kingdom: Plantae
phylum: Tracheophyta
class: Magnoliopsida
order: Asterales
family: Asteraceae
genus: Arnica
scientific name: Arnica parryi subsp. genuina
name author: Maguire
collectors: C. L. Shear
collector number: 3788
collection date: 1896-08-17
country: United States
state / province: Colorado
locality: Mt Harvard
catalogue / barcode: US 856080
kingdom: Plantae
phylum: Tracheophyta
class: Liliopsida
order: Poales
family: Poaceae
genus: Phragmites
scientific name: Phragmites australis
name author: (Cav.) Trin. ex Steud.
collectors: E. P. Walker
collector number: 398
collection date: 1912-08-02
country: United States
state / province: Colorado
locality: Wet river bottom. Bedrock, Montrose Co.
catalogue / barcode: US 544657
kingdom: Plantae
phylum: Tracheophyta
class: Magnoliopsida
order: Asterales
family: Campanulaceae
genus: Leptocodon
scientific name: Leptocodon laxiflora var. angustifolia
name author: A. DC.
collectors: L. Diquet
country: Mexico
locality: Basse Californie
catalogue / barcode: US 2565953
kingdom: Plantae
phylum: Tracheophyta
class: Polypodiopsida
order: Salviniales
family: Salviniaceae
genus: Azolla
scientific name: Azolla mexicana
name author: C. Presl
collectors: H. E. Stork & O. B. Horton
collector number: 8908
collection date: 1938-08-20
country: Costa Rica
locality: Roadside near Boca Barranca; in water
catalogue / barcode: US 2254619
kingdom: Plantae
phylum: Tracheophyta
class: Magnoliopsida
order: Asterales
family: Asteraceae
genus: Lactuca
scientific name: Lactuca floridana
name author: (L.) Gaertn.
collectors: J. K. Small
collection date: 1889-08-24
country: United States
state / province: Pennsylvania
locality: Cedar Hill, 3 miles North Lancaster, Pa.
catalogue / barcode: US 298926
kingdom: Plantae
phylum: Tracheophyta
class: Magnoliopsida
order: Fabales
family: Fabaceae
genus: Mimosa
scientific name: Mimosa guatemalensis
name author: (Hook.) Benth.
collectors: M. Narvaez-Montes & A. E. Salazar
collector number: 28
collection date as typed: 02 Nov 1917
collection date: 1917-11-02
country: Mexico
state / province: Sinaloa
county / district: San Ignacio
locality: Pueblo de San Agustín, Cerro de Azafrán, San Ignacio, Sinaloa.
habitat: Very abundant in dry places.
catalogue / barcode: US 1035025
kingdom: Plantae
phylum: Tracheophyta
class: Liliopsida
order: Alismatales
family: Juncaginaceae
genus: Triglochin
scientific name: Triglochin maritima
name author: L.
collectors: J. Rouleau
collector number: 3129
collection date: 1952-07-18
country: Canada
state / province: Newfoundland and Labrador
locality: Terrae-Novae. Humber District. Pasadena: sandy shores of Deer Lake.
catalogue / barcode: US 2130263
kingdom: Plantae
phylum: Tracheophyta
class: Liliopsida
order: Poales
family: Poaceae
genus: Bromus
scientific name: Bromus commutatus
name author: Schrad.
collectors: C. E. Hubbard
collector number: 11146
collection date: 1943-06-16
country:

● ● ● ● ●

*Aim*: Pull out every line in the records above that contains the string "date", and list those lines in the order they appear.

*Result for this exercise*:
collection date: 1896-08-17
collection date: 1912-08-02
collection date: 1938-08-20
collection date: 1889-08-24
collection date as typed: 02 Nov 1917
collection date: 1917-11-02
collection date: 1952-07-18
collection date: 1943-06-16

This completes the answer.